Junto com ela, uma enxurrada de opiniões.

Parem de assistir a esse lixo cultural, vá ler um livro. Esse BBB vai ser ótimo, não vou perder nada. Os extremos tornam-se evidentes.

A batalha se inicia. Desnecessária, é claro. O mundo é plural. As pessoas também. Duvido que você se alimente de conteúdo instrutivo e educativo em 100% do seu tempo. Todo mundo precisa de entretenimento. Ou você não ouve música? Só podcasts, e daqueles bem cult.

O Big Brother Brasil é a realidade do país escancarada pra todo mundo ver. É o culto ao corpo, é a fofoca, a amizade, a carência, o alto astral, a emoção e a comoção. É a mudança dos indivíduos conforme o grupo e a situação de convívio.

“É quase uma vingança freudiana: na vida real, não temos como pedir para um primo ou para a sogra que eles saiam de casa, já no BBB é possível dizer. É um programa importante para termos ideia das nossas limitações e pequenezas. Ao assistir ao reality show, exercitamos nosso lado sádico, nossa inveja e nosso ciúme, assim como nosso lado masoquista.” Fabrício Carpinejar – Jornalista

Ninguém se torna ignorante por assistir ao BBB ou a qualquer programa do gênero.

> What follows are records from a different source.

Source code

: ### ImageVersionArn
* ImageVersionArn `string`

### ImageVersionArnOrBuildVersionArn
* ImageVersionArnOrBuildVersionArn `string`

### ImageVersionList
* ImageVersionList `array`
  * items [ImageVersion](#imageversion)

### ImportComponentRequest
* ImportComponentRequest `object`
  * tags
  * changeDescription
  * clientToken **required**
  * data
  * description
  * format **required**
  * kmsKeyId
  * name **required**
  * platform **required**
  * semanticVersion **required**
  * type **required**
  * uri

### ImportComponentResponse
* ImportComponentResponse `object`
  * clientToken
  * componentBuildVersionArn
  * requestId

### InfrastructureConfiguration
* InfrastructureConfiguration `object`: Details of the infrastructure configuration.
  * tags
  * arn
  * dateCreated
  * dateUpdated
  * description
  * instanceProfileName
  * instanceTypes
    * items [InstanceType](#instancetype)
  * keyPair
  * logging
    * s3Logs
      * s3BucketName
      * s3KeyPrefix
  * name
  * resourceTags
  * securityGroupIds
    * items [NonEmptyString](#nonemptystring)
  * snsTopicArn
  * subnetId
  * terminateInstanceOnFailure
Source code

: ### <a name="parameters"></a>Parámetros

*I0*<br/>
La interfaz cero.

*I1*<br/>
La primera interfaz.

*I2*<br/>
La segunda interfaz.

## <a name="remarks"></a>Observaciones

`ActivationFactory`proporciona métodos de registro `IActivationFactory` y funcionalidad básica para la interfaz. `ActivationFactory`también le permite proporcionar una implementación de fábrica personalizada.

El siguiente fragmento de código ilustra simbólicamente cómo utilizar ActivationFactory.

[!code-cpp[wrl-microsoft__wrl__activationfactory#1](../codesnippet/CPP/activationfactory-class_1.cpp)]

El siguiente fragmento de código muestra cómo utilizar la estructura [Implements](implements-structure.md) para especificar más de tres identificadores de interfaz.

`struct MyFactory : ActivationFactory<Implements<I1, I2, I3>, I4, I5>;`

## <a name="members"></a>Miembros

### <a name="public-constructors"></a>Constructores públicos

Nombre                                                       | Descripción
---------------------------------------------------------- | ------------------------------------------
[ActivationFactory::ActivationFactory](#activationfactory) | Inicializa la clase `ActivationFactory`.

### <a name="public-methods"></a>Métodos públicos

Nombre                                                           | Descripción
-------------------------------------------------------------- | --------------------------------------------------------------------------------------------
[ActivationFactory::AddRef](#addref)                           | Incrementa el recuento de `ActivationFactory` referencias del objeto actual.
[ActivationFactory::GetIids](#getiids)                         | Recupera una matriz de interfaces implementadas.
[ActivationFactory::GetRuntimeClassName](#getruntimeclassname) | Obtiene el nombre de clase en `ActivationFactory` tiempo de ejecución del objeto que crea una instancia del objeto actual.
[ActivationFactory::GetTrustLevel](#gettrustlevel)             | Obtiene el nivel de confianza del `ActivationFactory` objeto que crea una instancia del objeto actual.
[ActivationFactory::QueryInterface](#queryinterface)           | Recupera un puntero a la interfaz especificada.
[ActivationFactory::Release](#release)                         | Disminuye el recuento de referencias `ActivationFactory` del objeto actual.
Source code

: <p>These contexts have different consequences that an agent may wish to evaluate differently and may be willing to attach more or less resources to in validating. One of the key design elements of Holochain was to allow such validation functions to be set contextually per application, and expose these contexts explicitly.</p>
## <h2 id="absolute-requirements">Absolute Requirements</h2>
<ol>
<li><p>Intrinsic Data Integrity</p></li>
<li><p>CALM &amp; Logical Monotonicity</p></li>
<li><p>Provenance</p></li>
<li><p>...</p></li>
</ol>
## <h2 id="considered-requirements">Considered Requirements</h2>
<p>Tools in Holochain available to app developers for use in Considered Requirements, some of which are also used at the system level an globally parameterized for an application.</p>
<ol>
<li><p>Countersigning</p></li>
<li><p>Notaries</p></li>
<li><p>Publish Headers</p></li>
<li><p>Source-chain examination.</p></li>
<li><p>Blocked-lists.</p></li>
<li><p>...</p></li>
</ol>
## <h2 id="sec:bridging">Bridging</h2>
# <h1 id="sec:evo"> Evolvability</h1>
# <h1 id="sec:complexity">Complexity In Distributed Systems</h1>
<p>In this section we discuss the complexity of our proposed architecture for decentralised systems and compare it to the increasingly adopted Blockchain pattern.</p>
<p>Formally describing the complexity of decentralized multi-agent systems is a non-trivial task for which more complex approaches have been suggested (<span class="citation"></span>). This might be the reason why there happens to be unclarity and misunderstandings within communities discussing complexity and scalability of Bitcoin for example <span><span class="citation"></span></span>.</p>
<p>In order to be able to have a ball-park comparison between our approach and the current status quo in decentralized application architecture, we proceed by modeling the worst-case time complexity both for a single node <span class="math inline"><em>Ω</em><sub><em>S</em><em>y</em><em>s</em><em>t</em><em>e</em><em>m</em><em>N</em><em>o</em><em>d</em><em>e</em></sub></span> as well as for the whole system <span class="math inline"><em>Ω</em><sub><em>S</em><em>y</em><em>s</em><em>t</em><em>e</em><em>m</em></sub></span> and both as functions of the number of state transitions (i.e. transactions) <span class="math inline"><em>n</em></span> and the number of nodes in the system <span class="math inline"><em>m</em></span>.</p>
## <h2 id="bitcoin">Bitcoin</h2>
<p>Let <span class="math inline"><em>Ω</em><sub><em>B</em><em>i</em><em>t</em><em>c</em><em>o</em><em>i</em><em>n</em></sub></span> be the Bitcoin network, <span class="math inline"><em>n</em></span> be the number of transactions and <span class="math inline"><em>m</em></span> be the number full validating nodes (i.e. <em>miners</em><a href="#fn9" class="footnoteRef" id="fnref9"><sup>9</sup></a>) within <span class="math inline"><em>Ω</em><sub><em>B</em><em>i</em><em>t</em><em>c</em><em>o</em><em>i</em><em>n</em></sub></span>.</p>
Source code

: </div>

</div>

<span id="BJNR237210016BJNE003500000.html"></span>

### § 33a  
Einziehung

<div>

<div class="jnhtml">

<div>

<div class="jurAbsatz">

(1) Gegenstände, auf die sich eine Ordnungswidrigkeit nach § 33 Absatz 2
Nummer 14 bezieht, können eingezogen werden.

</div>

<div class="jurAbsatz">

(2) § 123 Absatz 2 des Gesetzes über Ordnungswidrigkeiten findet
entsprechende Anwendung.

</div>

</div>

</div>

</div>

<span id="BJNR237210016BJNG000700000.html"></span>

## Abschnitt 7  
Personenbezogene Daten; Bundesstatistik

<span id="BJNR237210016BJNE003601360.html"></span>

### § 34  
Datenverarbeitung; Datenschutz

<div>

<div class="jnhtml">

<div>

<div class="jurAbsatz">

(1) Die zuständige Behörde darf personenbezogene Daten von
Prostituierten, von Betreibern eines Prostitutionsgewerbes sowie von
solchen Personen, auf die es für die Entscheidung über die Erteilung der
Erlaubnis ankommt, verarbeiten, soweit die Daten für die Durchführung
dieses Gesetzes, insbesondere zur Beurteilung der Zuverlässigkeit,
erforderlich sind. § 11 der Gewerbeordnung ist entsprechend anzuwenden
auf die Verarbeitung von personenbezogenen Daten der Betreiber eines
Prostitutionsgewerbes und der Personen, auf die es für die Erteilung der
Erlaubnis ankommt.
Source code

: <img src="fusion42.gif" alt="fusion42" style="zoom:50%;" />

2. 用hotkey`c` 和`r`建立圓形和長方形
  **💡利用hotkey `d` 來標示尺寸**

Às vezes eu quero ler um livro, assistir NatGeo ou Discovery.  Outras vezes eu só quero um pouco de entretenimento sem esforço mental. Aposto que você já se pegou cantarolando a música pop da moda, já mandou ou recebeu piada escrota no WhatsApp.  E isso não o torna menos inteligente.

Podemos assistir ao BBB e Discovery. Ouvir MC Guimé e Bjork. Ler livros e besteiras no WhatsApp. O importante é transitar pela diversidade dos universos. Entender, interpretar e reinterpretá-los da nossa forma. É daí que sai a evolução. E isso sim nos fará pessoas melhores.